How IPCC Reports Have Changed Climate Perception
Image: J. Scott Applewhite/AP
This week we’re taking a deeper dive into the IPCC in anticipation of their new report on climate change and land which will come out this Thursday. Check out our previous stories on the history of the IPCC and how their comprehensive reports are written. Today we’ll explore how the IPCC’s climate reports have shaped the global perception of climate change and have given rise to a new wave of activism.
The IPCC has published five comprehensive assessment reports reviewing the best available climate science since 1990. However, their 5th Assessment Report finalized in 2014, as well as last year’s special report on the impacts of global warming of 1.5 °C, have helped shape the urgency by which current climate activism is fueled.
5th Assessment Report: As the Union of Concerned Scientists explained, the 5th assessment report, AR5, is the most comprehensive report to date. Experts from more than 80 countries contributed to this assessment, which represents six years of work. More than 830 lead authors and review editors drew on the work of over 1000 contributors. About 2,000 expert reviewers provided over 140,000 review comments. AR5 assessed more extensively than prior assessments the socioeconomic impacts of climate change and the challenges for sustainable development. But what was really important is that AR5 paved the way for the Paris Climate Agreement negotiations and the eventual signing of the agreement by 174 nations.

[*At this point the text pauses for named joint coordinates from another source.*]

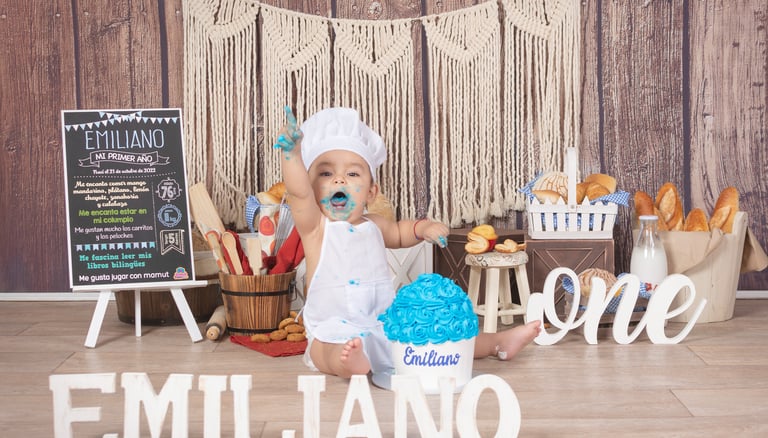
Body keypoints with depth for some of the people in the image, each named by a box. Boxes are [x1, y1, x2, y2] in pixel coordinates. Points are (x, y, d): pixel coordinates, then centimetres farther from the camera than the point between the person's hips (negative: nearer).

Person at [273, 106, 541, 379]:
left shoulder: (372, 226, 12)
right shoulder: (315, 226, -6)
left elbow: (397, 233, 35)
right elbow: (298, 192, -27)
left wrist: (421, 228, 13)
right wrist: (291, 152, -42)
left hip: (385, 327, 6)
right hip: (336, 333, -6)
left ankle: (498, 343, 21)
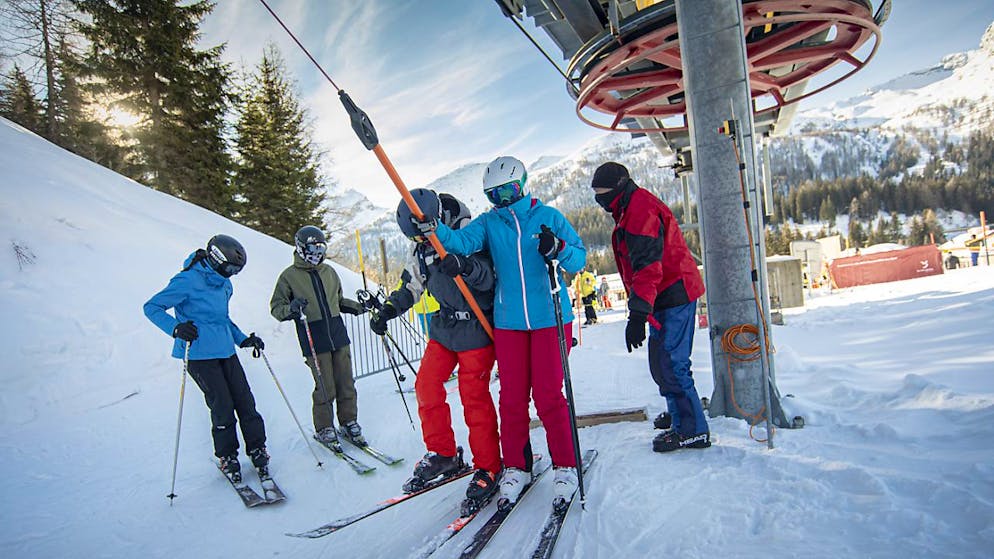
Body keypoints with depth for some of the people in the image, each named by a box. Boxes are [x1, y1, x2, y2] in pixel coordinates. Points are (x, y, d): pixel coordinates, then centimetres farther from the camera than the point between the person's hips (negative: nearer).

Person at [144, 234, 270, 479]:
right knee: (222, 407, -5)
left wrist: (243, 339, 18)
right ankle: (226, 457, 14)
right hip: (200, 355, -7)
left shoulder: (224, 284, 14)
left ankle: (257, 450, 16)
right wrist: (176, 328, -24)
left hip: (226, 351, 7)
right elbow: (152, 307, -9)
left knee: (245, 401, 3)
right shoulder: (188, 281, -11)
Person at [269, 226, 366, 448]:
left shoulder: (329, 272, 15)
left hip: (338, 336, 5)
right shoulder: (289, 276, 1)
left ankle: (349, 422, 22)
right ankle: (323, 429, 16)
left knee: (346, 384, 6)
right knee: (325, 388, -2)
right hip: (314, 341, -4)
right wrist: (290, 309, -19)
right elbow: (276, 306, 2)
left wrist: (361, 307, 14)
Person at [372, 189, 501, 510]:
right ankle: (442, 454, 21)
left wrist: (464, 266, -46)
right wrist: (386, 311, 10)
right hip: (444, 327, 7)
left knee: (474, 397, -4)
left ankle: (488, 468, 11)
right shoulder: (422, 249, 5)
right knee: (426, 385, 5)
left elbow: (489, 275, -27)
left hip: (476, 328, -7)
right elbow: (411, 286, 18)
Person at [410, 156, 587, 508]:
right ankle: (516, 466, 22)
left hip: (549, 317, -2)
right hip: (508, 322, 2)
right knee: (512, 397, 6)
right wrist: (434, 229, -30)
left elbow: (579, 259, -1)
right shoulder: (488, 223, 7)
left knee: (548, 396, 0)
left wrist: (557, 248, -21)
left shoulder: (548, 217, 2)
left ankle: (565, 466, 17)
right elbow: (462, 241, -12)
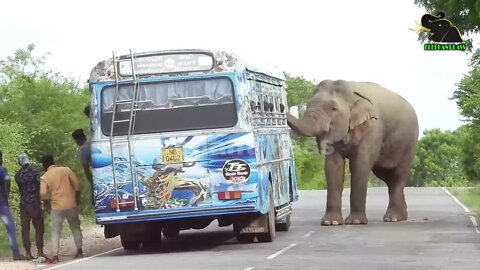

1.5 °C Report: This special report released in October of last year revealed the statistic you’ve likely heard: that we have roughly a decade to take drastic action on climate change if we want to avoid its most dire consequences. According to the Earth Day Network, the report revealed “limiting global warming to 1.5°C would require “rapid and far-reaching” transitions in land, energy, industry, buildings, transport, and cities. Global net human-caused emissions of carbon dioxide (CO2) would need to fall by about 45 percent from 2010 levels by 2030, reaching ‘net zero’ around 2050. This means that any remaining emissions would need to be balanced by removing CO2 from the air.” It’s these startling figures that helped pave the way for the Green New Deal resolution as well as the wave of youth climate activism with groups such as the Sunrise Movement and This is Zero Hour often citing the report here in the States. It’s also helped propel climate change as an urgent issue for Democratic candidates in the 2020 presidential race as voters are demanding action plans.
What IPCC Says, Goes: As C2ES explained the IPCC does not conduct independent research, rather it convenes climate experts from around the world every five to seven years to synthesize the latest climate research findings in peer-reviewed and published scientific/technical literature. So this means that when new assessments are put out the world pays attention and reacts as the IPCC is such a trusted authority on climate change.
The IPCC’s 6th Assessment Report is due to be published in 2022.